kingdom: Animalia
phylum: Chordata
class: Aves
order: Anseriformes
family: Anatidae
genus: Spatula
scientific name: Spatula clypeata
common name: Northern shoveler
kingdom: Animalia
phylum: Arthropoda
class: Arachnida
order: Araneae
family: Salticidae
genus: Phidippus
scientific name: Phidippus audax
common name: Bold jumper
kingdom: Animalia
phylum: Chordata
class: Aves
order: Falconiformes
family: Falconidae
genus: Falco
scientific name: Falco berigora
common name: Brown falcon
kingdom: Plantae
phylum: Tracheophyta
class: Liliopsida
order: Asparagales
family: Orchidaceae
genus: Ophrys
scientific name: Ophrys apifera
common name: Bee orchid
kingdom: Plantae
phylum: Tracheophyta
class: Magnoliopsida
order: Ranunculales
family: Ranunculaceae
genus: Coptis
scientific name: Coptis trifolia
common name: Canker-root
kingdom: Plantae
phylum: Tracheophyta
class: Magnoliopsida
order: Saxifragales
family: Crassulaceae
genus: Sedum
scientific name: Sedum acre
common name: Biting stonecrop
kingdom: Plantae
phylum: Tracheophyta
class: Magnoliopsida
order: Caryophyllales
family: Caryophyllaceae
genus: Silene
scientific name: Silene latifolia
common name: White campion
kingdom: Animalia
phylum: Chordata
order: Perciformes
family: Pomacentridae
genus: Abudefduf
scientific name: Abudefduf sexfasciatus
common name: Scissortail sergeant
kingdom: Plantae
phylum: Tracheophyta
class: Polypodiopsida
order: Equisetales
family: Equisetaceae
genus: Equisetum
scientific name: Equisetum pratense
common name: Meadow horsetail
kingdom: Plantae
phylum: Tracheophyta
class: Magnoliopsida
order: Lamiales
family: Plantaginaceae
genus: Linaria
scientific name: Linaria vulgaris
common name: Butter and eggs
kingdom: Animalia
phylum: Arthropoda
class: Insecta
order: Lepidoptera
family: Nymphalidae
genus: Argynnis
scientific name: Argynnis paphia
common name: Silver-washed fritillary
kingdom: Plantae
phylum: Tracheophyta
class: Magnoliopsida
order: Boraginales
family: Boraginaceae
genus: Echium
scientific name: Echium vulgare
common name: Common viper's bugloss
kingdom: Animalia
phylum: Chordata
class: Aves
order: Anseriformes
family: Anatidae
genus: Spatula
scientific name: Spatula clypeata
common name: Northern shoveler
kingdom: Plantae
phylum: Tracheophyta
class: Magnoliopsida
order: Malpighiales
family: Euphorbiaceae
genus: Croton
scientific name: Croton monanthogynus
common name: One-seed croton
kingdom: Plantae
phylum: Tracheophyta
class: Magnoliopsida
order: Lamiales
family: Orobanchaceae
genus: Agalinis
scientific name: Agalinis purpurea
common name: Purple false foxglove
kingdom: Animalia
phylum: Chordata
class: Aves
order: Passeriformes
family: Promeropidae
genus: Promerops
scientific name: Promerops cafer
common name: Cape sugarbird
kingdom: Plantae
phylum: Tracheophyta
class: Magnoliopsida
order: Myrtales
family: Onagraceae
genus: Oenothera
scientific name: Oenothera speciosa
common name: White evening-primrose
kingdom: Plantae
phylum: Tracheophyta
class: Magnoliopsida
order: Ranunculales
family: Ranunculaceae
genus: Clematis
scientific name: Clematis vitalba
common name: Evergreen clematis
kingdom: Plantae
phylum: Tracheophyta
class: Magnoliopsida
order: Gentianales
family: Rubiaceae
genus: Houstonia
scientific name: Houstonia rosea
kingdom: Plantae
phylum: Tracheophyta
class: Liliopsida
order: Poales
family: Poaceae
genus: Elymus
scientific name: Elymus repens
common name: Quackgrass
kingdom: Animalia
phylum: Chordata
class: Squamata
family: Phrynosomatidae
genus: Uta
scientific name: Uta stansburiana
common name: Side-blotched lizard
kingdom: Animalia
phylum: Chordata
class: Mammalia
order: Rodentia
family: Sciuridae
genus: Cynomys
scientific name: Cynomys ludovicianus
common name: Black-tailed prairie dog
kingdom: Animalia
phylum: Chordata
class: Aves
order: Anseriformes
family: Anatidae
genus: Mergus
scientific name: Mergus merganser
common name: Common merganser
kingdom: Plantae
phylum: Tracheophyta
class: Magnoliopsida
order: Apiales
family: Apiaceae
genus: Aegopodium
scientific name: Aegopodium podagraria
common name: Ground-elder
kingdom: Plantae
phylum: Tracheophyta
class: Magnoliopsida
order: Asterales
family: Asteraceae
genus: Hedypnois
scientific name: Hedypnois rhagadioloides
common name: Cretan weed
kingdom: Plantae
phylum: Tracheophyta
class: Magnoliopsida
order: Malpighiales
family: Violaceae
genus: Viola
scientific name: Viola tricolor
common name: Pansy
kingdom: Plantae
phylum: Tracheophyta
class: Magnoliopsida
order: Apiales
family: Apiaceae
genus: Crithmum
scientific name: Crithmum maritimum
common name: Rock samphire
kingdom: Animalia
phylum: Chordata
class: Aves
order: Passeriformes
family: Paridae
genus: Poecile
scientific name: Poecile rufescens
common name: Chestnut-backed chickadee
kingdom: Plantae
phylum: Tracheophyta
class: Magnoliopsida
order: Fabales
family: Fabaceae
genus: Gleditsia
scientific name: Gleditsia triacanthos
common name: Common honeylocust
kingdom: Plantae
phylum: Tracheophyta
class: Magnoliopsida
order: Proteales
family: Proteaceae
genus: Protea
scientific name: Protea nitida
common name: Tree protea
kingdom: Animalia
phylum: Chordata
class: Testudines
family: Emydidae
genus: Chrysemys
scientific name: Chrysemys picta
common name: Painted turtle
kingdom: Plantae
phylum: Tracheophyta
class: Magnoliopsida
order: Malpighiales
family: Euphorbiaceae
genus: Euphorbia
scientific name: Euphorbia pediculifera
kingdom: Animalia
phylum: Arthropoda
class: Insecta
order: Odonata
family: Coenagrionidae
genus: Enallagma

● ● ● ●

### Task statement
Turn every line of the records above into one numbered list, leaving out any blank lines.

### Result of the exercise
1. kingdom: Animalia
2. phylum: Chordata
3. class: Aves
4. order: Anseriformes
5. family: Anatidae
6. genus: Spatula
7. scientific name: Spatula clypeata
8. common name: Northern shoveler
9. kingdom: Animalia
10. phylum: Arthropoda
11. class: Arachnida
12. order: Araneae
13. family: Salticidae
14. genus: Phidippus
15. scientific name: Phidippus audax
16. common name: Bold jumper
17. kingdom: Animalia
18. phylum: Chordata
19. class: Aves
20. order: Falconiformes
21. family: Falconidae
22. genus: Falco
23. scientific name: Falco berigora
24. common name: Brown falcon
25. kingdom: Plantae
26. phylum: Tracheophyta
27. class: Liliopsida
28. order: Asparagales
29. family: Orchidaceae
30. genus: Ophrys
31. scientific name: Ophrys apifera
32. common name: Bee orchid
33. kingdom: Plantae
34. phylum: Tracheophyta
35. class: Magnoliopsida
36. order: Ranunculales
37. family: Ranunculaceae
38. genus: Coptis
39. scientific name: Coptis trifolia
40. common name: Canker-root
41. kingdom: Plantae
42. phylum: Tracheophyta
43. class: Magnoliopsida
44. order: Saxifragales
45. family: Crassulaceae
46. genus: Sedum
47. scientific name: Sedum acre
48. common name: Biting stonecrop
49. kingdom: Plantae
50. phylum: Tracheophyta
51. class: Magnoliopsida
52. order: Caryophyllales
53. family: Caryophyllaceae
54. genus: Silene
55. scientific name: Silene latifolia
56. common name: White campion
57. kingdom: Animalia
58. phylum: Chordata
59. order: Perciformes
60. family: Pomacentridae
61. genus: Abudefduf
62. scientific name: Abudefduf sexfasciatus
63. common name: Scissortail sergeant
64. kingdom: Plantae
65. phylum: Tracheophyta
66. class: Polypodiopsida
67. order: Equisetales
68. family: Equisetaceae
69. genus: Equisetum
70. scientific name: Equisetum pratense
71. common name: Meadow horsetail
72. kingdom: Plantae
73. phylum: Tracheophyta
74. class: Magnoliopsida
75. order: Lamiales
76. family: Plantaginaceae
77. genus: Linaria
78. scientific name: Linaria vulgaris
79. common name: Butter and eggs
80. kingdom: Animalia
81. phylum: Arthropoda
82. class: Insecta
83. order: Lepidoptera
84. family: Nymphalidae
85. genus: Argynnis
86. scientific name: Argynnis paphia
87. common name: Silver-washed fritillary
88. kingdom: Plantae
89. phylum: Tracheophyta
90. class: Magnoliopsida
91. order: Boraginales
92. family: Boraginaceae
93. genus: Echium
94. scientific name: Echium vulgare
95. common name: Common viper's bugloss
96. kingdom: Animalia
97. phylum: Chordata
98. class: Aves
99. order: Anseriformes
100. family: Anatidae
101. genus: Spatula
102. scientific name: Spatula clypeata
103. common name: Northern shoveler
104. kingdom: Plantae
105. phylum: Tracheophyta
106. class: Magnoliopsida
107. order: Malpighiales
108. family: Euphorbiaceae
109. genus: Croton
110. scientific name: Croton monanthogynus
111. common name: One-seed croton
112. kingdom: Plantae
113. phylum: Tracheophyta
114. class: Magnoliopsida
115. order: Lamiales
116. family: Orobanchaceae
117. genus: Agalinis
118. scientific name: Agalinis purpurea
119. common name: Purple false foxglove
120. kingdom: Animalia
121. phylum: Chordata
122. class: Aves
123. order: Passeriformes
124. family: Promeropidae
125. genus: Promerops
126. scientific name: Promerops cafer
127. common name: Cape sugarbird
128. kingdom: Plantae
129. phylum: Tracheophyta
130. class: Magnoliopsida
131. order: Myrtales
132. family: Onagraceae
133. genus: Oenothera
134. scientific name: Oenothera speciosa
135. common name: White evening-primrose
136. kingdom: Plantae
137. phylum: Tracheophyta
138. class: Magnoliopsida
139. order: Ranunculales
140. family: Ranunculaceae
141. genus: Clematis
142. scientific name: Clematis vitalba
143. common name: Evergreen clematis
144. kingdom: Plantae
145. phylum: Tracheophyta
146. class: Magnoliopsida
147. order: Gentianales
148. family: Rubiaceae
149. genus: Houstonia
150. scientific name: Houstonia rosea
151. kingdom: Plantae
152. phylum: Tracheophyta
153. class: Liliopsida
154. order: Poales
155. family: Poaceae
156. genus: Elymus
157. scientific name: Elymus repens
158. common name: Quackgrass
159. kingdom: Animalia
160. phylum: Chordata
161. class: Squamata
162. family: Phrynosomatidae
163. genus: Uta
164. scientific name: Uta stansburiana
165. common name: Side-blotched lizard
166. kingdom: Animalia
167. phylum: Chordata
168. class: Mammalia
169. order: Rodentia
170. family: Sciuridae
171. genus: Cynomys
172. scientific name: Cynomys ludovicianus
173. common name: Black-tailed prairie dog
174. kingdom: Animalia
175. phylum: Chordata
176. class: Aves
177. order: Anseriformes
178. family: Anatidae
179. genus: Mergus
180. scientific name: Mergus merganser
181. common name: Common merganser
182. kingdom: Plantae
183. phylum: Tracheophyta
184. class: Magnoliopsida
185. order: Apiales
186. family: Apiaceae
187. genus: Aegopodium
188. scientific name: Aegopodium podagraria
189. common name: Ground-elder
190. kingdom: Plantae
191. phylum: Tracheophyta
192. class: Magnoliopsida
193. order: Asterales
194. family: Asteraceae
195. genus: Hedypnois
196. scientific name: Hedypnois rhagadioloides
197. common name: Cretan weed
198. kingdom: Plantae
199. phylum: Tracheophyta
200. class: Magnoliopsida
201. order: Malpighiales
202. family: Violaceae
203. genus: Viola
204. scientific name: Viola tricolor
205. common name: Pansy
206. kingdom: Plantae
207. phylum: Tracheophyta
208. class: Magnoliopsida
209. order: Apiales
210. family: Apiaceae
211. genus: Crithmum
212. scientific name: Crithmum maritimum
213. common name: Rock samphire
214. kingdom: Animalia
215. phylum: Chordata
216. class: Aves
217. order: Passeriformes
218. family: Paridae
219. genus: Poecile
220. scientific name: Poecile rufescens
221. common name: Chestnut-backed chickadee
222. kingdom: Plantae
223. phylum: Tracheophyta
224. class: Magnoliopsida
225. order: Fabales
226. family: Fabaceae
227. genus: Gleditsia
228. scientific name: Gleditsia triacanthos
229. common name: Common honeylocust
230. kingdom: Plantae
231. phylum: Tracheophyta
232. class: Magnoliopsida
233. order: Proteales
234. family: Proteaceae
235. genus: Protea
236. scientific name: Protea nitida
237. common name: Tree protea
238. kingdom: Animalia
239. phylum: Chordata
240. class: Testudines
241. family: Emydidae
242. genus: Chrysemys
243. scientific name: Chrysemys picta
244. common name: Painted turtle
245. kingdom: Plantae
246. phylum: Tracheophyta
247. class: Magnoliopsida
248. order: Malpighiales
249. family: Euphorbiaceae
250. genus: Euphorbia
251. scientific name: Euphorbia pediculifera
252. kingdom: Animalia
253. phylum: Arthropoda
254. class: Insecta
255. order: Odonata
256. family: Coenagrionidae
257. genus: Enallagma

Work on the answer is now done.